In that case, the math might yield the same results. All that changes is the assumption that the capital brings in the income, while the employees are an expense. That is changed to an assumption that the employees bring in the income (to the company) and the capital is an expense. To yield the exact same results, the employee wages would have to exactly equal the expendature.

In truth, both employees and capital are an expense, the employees cost their wages and the capital costs its depreciation. The top formula leaves out depreciation and the bottom formula leaves out employee wages.

Are the shareholders parasitical?

If the goal were nothing more than enrichment of the coporation, the shareholders demainding dividends could be considered parasitical. They bring no income into the company. But their stocks represent the original investment of capital to start the company up, or a later investment into a private company that went public. Either way, the stockholders put money into the company, so they are not parasitical in that way.

Kelly's model makes the enrichment of the employees the sole goal of the corporation. In that case, the stockholders would indeed be parasitical, but so would he corporation itself.

Or maybe I misunderstood completely.
 
Is it possible stockholders are parasites compared to workers?
What's your assessment of this redistribution of income?

The Divine Right of Capital by Marjorie Kelly

"Nowhere is this more clear than in our financial statements. Here’s the basic formula you’ll find on financial statements:

"Capital Income + Retained earnings = Revenue – (Employee income + Cost of materials)

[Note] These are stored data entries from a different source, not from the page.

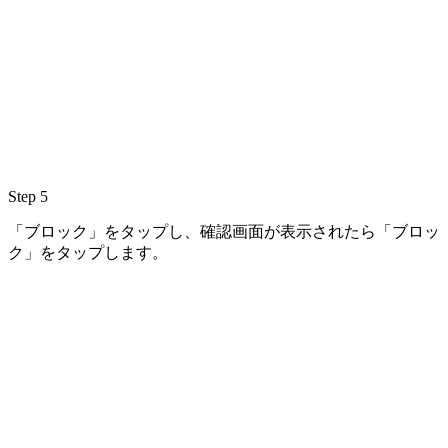
Step 5
「ブロック」をタップし、確認画面が表示されたら「ブロッ
ク」をタップします。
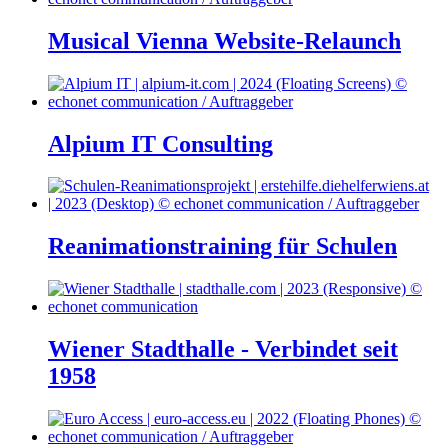
Musical Vienna Website-Relaunch
Alpium IT Consulting
Reanimationstraining für Schulen
Wiener Stadthalle - Verbindet seit
1958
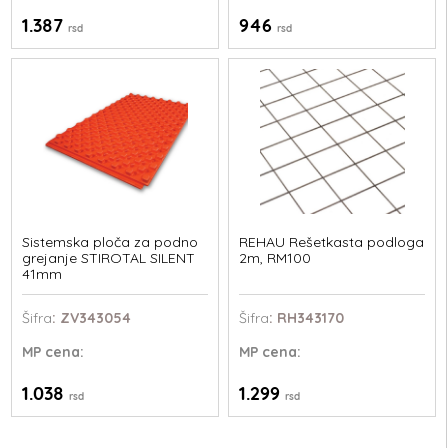
1.387
946
rsd
rsd
Sistemska ploča za podno
REHAU Rešetkasta podloga
grejanje STIROTAL SILENT
2m, RM100
41mm
Šifra
: ZV343054
Šifra
: RH343170
MP
cena:
MP
cena:
1.038
1.299
rsd
rsd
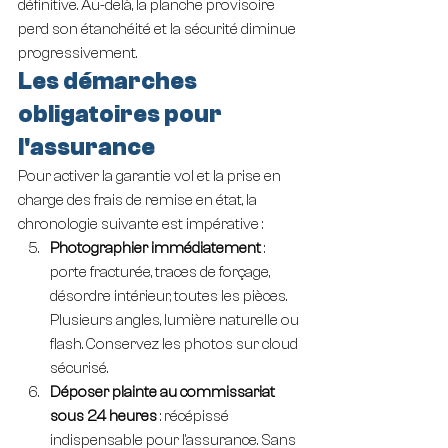
définitive. Au-delà, la planche provisoire 
perd son étanchéité et la sécurité diminue 
progressivement.
Les démarches 
obligatoires pour 
l'assurance
Pour activer la garantie vol et la prise en 
charge des frais de remise en état, la 
chronologie suivante est impérative :
Photographier immédiatement
 : 
porte fracturée, traces de forçage, 
désordre intérieur, toutes les pièces. 
Plusieurs angles, lumière naturelle ou 
flash. Conservez les photos sur cloud 
sécurisé.
Déposer plainte au commissariat 
sous 24 heures
 : récépissé 
indispensable pour l'assurance. Sans 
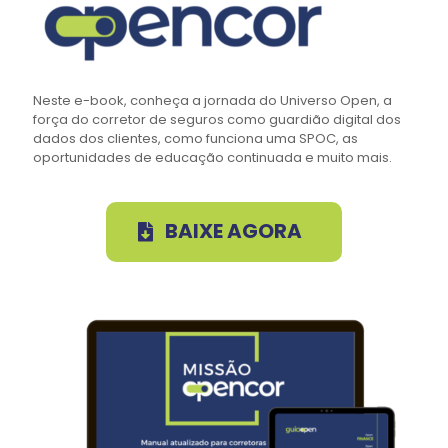
Neste e-book, conheça a jornada do Universo Open, a
força do corretor de seguros como guardião digital dos
dados dos clientes, como funciona uma SPOC, as
oportunidades de educação continuada e muito mais.
BAIXE AGORA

"Kelly uses some simple algebra to show that this formula could just as easily be re-written as:

Employee income + Retained earnings = Revenue – (Capital income + Cost of materials)"
DivineRightCapital1.jpg
The hard part in this is separating capitalism from Christian ideologies of right and wrong. When property is thought of as a right rather than a construct, then property owners are the righteous.
 
The hard part in this is separating capitalism from Christian ideologies of right and wrong. When property is thought of as a right rather than a construct, then property owners are the righteous.
Why is it hard to separate capitalism from Christian ideologies?
 
It is possible that stockholders could influence the decisions of a corporation in a negative way, but I don’t know of any examples. There are many examples of workers taking over in a revolution and it going downhill fast.
The Reign of Terror Took Place in a Republic

No, ownership by employees only would be even more productive than this present absentee ownership by the stockholders. It is extremely snobbish to think that the employees wouldn't have the same self-interest in helping the company that the stockholders do now. Even more so, since their whole future may depend on keeping the company going.

Equal shares, with salaries voted on by the employees. If you want to continue with your bootlicking of the major stockholders, you could make up a story that the janitors would vote to have the same salary as people in more productive positions You can count on desperate nobodies believing such nonsense because they pathetically want to associate themselves with an imaginary Higher Power.


You don't really have any examples of employee-ownership being a disaster; those are just scare stories made up by the plutocratic parasites and believed only because of their control over the media and education. Preaching such hatred of the 99% is no more realistic than pretending that the stockholders would demand that all profits must be turned into dividends.